Successful cities do not have to build upwards. London and Paris remained relatively low-rise centres as US office buildings rose to the skies. But cities that run out of space have little option but to build skyscrapers. They were the answer for the island of Manhattan and, until last week's attack, were seen as the salvation of the square mile of the City of London, threatened both by Canary Wharf and competing centres such as Frankfurt.

Ken Livingstone, London's mayor, said in May that London's commercial rents were the world's highest and the city would need higher-density buildings if it wanted to remain competitive. There are proposals for several new tall buildings, including a 66-floor structure, Europe's tallest, at London Bridge station. The proposed building's creator, the renowned Italian architect Renzo Piano, describes his design as being like a "shard of glass".

What are the chances now of new skyscrapers being built? "It's impossible at this stage to answer that," says Sir Stuart Lipton, chief executive of Stanhope, the property group, and chairman of the Commission for Architecture and the Built Environment, a UK government-funded body. But he says the economic arguments in favour of companies gathering their employees in one building rather than dispersing them remain strong. Single sites cut costs, he says, allowing companies to avoid duplicating services such as security and catering.

Gail Fenske, a US writer on the history of skyscrapers and professor of architecture at Roger Williams University in Rhode Island, believes, however, that last week's attacks could change the economics of tall buildings. The principal challenge of modern companies is attracting staff and if people insist on working in smaller, less prominent premises, companies will have to accommodate them.

Lower-rise buildings can still be targets: the Pentagon was also attacked. But while there was tragic loss of life there too, the numbers were far smaller. A collapsing tall building causes far more destruction.
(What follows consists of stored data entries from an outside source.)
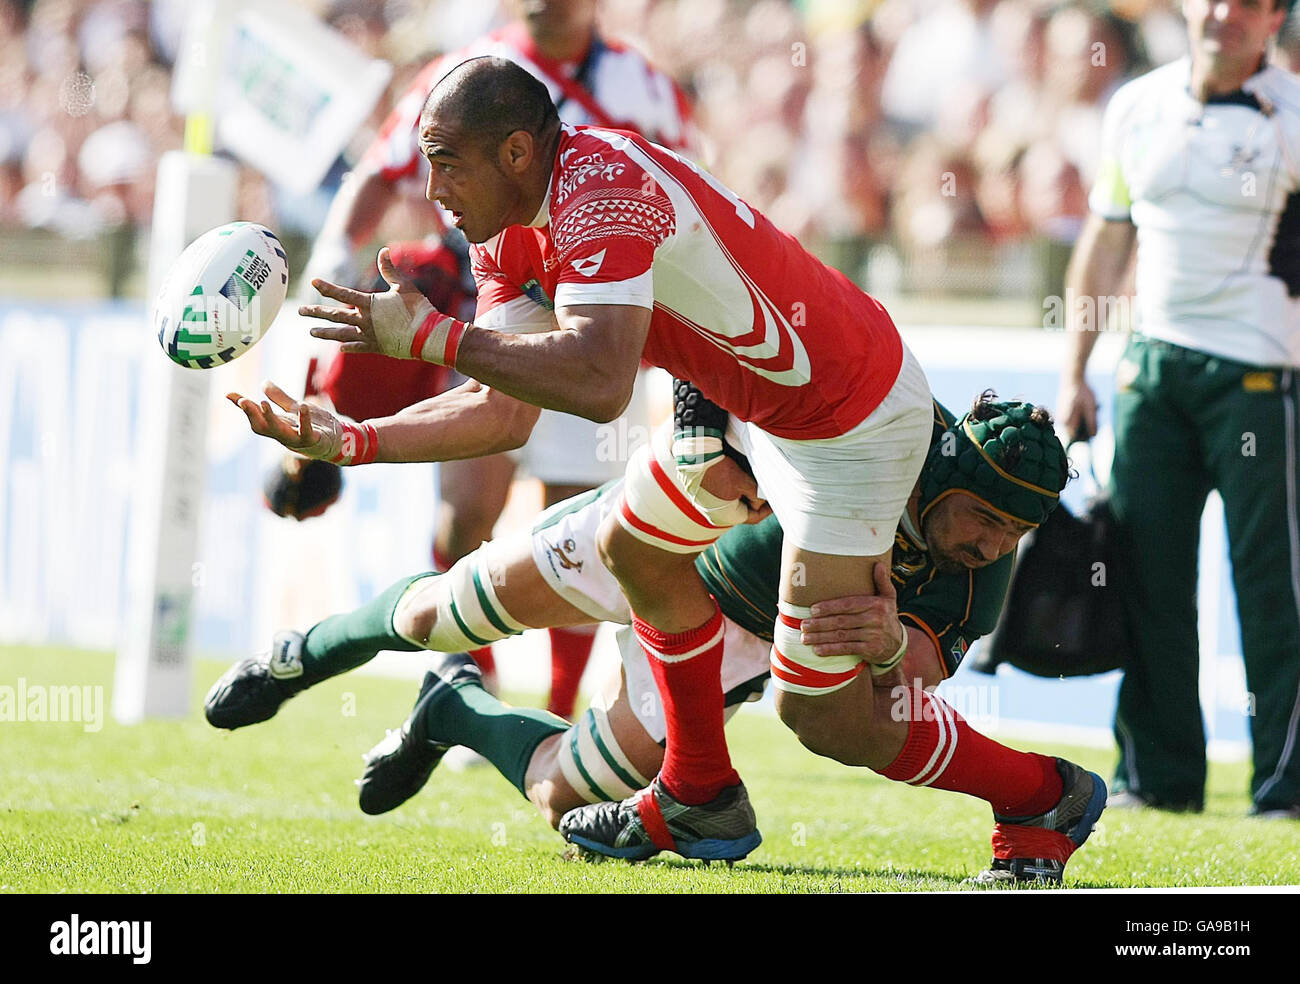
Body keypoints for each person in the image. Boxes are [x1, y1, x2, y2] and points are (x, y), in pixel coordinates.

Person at [207, 392, 1104, 884]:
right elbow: (719, 355)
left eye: (1010, 535)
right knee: (432, 614)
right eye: (982, 520)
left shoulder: (987, 573)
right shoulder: (873, 427)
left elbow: (909, 683)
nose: (990, 545)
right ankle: (304, 653)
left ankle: (454, 710)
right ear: (943, 474)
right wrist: (699, 444)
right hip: (666, 536)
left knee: (564, 796)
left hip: (741, 640)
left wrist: (880, 649)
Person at [289, 0, 697, 717]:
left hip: (598, 311)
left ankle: (560, 708)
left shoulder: (645, 83)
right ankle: (466, 684)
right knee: (465, 510)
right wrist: (329, 264)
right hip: (494, 290)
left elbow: (683, 185)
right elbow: (380, 170)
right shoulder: (467, 74)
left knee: (577, 520)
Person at [1058, 0, 1300, 818]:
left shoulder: (1293, 116)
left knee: (1273, 585)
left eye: (1248, 3)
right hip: (1150, 370)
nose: (1223, 13)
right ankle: (1157, 779)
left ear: (1275, 20)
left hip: (1261, 375)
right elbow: (1105, 241)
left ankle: (1286, 784)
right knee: (1145, 576)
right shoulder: (1138, 103)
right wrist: (1076, 371)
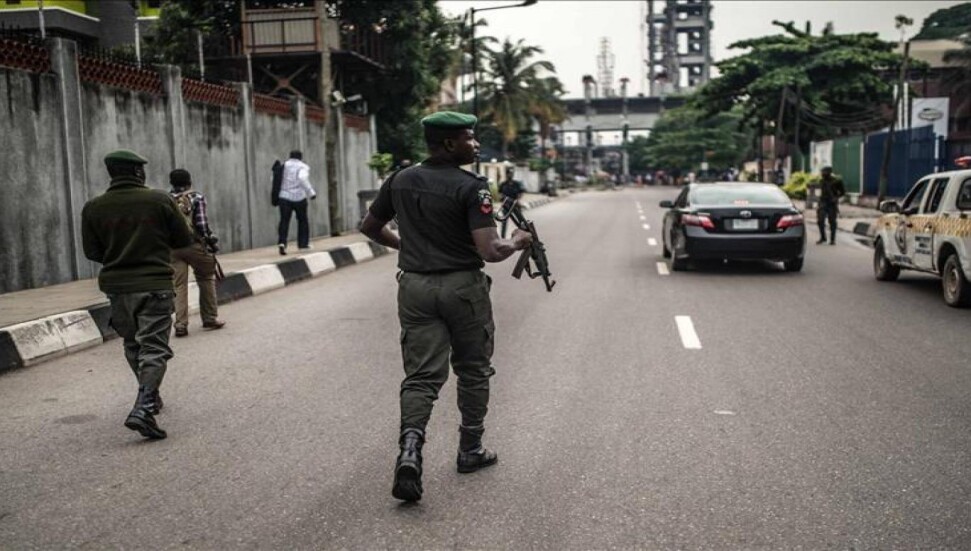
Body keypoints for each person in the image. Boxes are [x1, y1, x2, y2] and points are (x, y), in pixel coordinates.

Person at [360, 111, 533, 503]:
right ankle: (470, 450)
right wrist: (519, 241)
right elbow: (490, 250)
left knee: (421, 377)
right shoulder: (473, 187)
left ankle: (410, 451)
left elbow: (369, 227)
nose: (475, 145)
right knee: (473, 369)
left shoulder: (400, 179)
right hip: (462, 288)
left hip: (415, 287)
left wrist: (409, 247)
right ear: (450, 144)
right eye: (469, 138)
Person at [80, 149, 195, 440]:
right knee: (155, 347)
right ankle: (144, 407)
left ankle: (150, 396)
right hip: (154, 284)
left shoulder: (93, 207)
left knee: (133, 344)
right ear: (137, 173)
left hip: (117, 288)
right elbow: (183, 239)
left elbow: (92, 252)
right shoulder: (159, 200)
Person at [169, 169, 226, 338]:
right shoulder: (196, 197)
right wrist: (209, 240)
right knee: (206, 277)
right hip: (193, 245)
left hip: (172, 248)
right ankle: (209, 318)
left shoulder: (165, 199)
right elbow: (201, 224)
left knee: (179, 285)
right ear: (189, 182)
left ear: (171, 183)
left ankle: (180, 324)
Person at [277, 150, 316, 255]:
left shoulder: (283, 165)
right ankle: (303, 243)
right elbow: (302, 178)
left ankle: (282, 242)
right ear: (300, 157)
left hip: (284, 197)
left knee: (284, 221)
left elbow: (275, 179)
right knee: (302, 220)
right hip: (299, 197)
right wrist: (311, 192)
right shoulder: (303, 166)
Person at [816, 166, 846, 245]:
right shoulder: (821, 181)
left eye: (824, 172)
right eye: (822, 172)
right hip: (823, 202)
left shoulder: (836, 181)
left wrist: (836, 198)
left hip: (832, 203)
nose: (822, 174)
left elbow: (842, 192)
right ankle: (823, 237)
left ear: (829, 173)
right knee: (820, 220)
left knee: (832, 221)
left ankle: (832, 239)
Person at [498, 167, 525, 238]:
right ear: (506, 174)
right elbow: (500, 194)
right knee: (504, 222)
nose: (510, 175)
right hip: (506, 206)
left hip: (515, 205)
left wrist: (518, 199)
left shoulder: (516, 184)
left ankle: (523, 235)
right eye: (509, 173)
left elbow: (520, 193)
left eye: (511, 173)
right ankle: (502, 237)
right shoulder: (503, 184)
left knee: (520, 221)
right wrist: (503, 198)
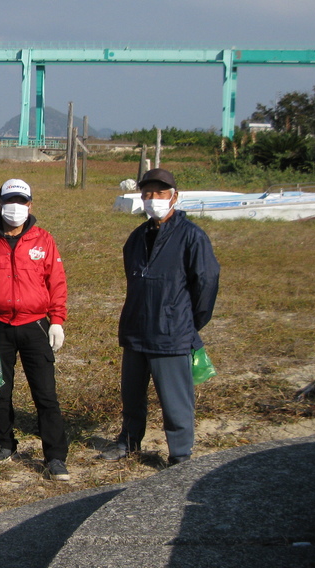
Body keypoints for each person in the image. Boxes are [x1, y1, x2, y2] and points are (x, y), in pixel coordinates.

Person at [101, 168, 220, 465]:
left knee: (175, 401)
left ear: (175, 197)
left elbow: (205, 282)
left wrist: (187, 321)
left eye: (161, 193)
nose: (155, 199)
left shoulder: (192, 237)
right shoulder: (137, 237)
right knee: (132, 396)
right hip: (136, 328)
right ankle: (128, 442)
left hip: (172, 333)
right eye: (149, 194)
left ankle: (180, 454)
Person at [0, 178, 70, 482]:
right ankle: (4, 443)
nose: (15, 207)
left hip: (35, 325)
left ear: (30, 205)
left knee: (46, 394)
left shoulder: (44, 240)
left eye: (22, 201)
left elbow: (57, 283)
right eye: (9, 201)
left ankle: (54, 456)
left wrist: (57, 320)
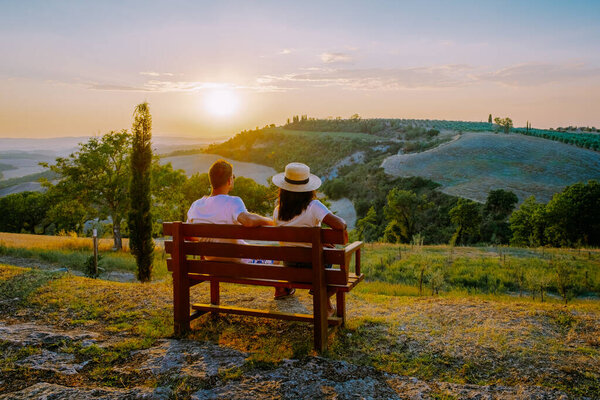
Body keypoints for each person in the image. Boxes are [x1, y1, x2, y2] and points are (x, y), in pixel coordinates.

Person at [271, 162, 347, 316]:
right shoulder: (314, 206)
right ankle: (324, 301)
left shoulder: (277, 211)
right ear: (308, 189)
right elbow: (340, 225)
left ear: (283, 188)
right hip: (315, 271)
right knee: (333, 257)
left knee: (323, 254)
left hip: (289, 269)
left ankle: (321, 303)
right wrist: (322, 239)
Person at [186, 159, 274, 260]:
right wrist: (270, 221)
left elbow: (188, 236)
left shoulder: (195, 206)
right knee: (275, 259)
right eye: (233, 177)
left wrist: (211, 240)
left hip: (212, 266)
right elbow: (248, 221)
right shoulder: (233, 202)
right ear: (229, 180)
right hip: (241, 265)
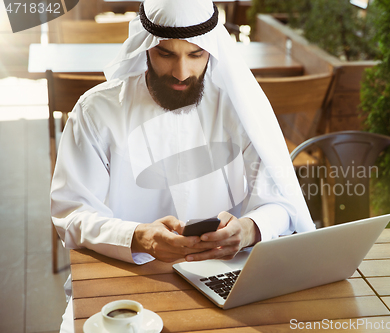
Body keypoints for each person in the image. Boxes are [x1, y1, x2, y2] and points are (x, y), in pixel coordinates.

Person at [50, 0, 315, 331]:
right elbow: (72, 214)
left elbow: (279, 200)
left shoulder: (236, 108)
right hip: (123, 281)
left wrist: (248, 230)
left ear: (212, 50)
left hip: (223, 278)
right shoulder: (96, 111)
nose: (182, 73)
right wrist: (139, 237)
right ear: (146, 47)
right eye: (166, 54)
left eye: (195, 54)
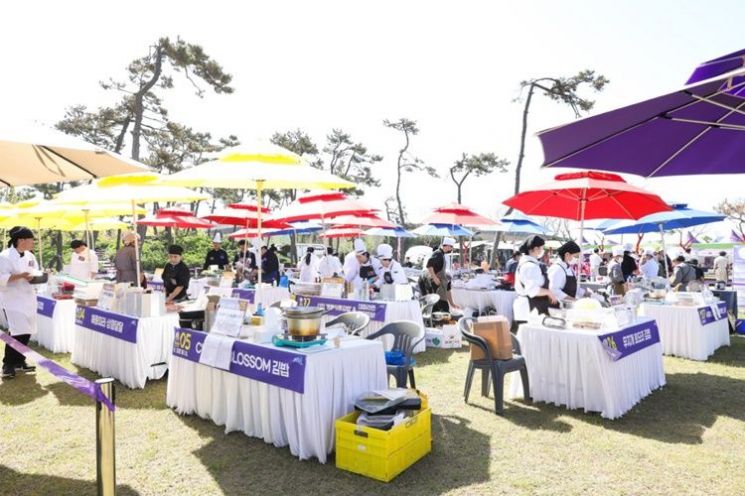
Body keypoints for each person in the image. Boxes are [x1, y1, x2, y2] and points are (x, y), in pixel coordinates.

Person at [0, 227, 39, 378]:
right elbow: (1, 278)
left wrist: (39, 276)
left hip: (28, 298)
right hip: (13, 300)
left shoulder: (30, 255)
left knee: (27, 331)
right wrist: (20, 276)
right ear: (21, 240)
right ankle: (7, 364)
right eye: (31, 240)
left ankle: (19, 361)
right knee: (16, 332)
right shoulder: (5, 256)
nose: (33, 243)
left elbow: (34, 271)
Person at [513, 235, 558, 324]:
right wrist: (549, 292)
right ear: (536, 249)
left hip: (529, 308)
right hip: (529, 310)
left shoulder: (529, 263)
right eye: (542, 248)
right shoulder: (530, 266)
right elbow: (533, 290)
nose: (542, 250)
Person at [425, 237, 459, 312]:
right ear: (447, 246)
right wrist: (434, 277)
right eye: (451, 247)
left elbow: (448, 288)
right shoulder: (438, 254)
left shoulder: (442, 254)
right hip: (437, 287)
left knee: (441, 309)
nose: (451, 249)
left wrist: (452, 304)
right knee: (442, 310)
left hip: (441, 288)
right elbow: (429, 265)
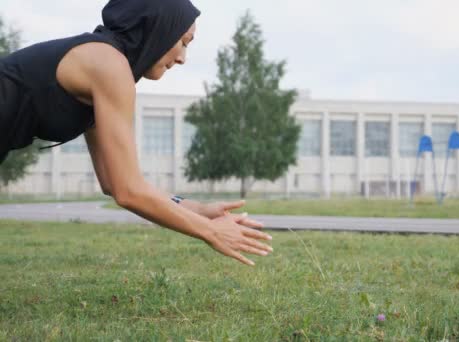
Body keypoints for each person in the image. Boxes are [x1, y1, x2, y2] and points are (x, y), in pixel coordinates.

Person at [0, 0, 273, 266]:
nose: (182, 58)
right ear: (158, 27)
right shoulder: (109, 66)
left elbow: (112, 181)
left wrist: (197, 209)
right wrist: (209, 231)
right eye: (183, 42)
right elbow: (128, 191)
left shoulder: (106, 65)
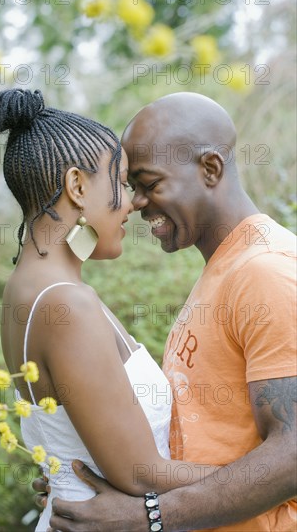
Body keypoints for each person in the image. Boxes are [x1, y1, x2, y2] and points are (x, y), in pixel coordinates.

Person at [43, 93, 297, 531]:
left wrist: (149, 517)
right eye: (130, 187)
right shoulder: (224, 269)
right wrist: (81, 482)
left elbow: (292, 452)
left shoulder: (265, 271)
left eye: (149, 183)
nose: (136, 203)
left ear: (210, 169)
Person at [0, 89, 221, 532]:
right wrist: (268, 477)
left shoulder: (29, 287)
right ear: (76, 186)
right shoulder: (64, 302)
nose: (132, 202)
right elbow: (140, 472)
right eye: (121, 182)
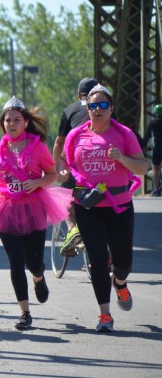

For those whose companies remain in city centres and large buildings, life will change. London responded to two IRA bombs in the City in the 1990s with increased security. There are closed circuit television cameras on every street. Traffic entering the City is carefully monitored.

Greater safety means increased inconvenience and intrusion, whether at work or when boarding an aircraft. Airline travellers in the US are likely to get a taste of what passengers on El Al have experienced for years: luggage minutely searched, toothpaste tubes squeezed, personal questions asked.

There is, however, no complete security against those who are prepared to kill themselves in carrying out their atrocities. People will attempt to return to normality this week. Those who work in skyscrapers will take their lifts to the usual floor. They will worry about their safety. As long as terrorists remain active, a city that has been attacked never entirely returns to normal. But at times of anger, grief and fear, the need to be with familiar faces becomes stronger than ever.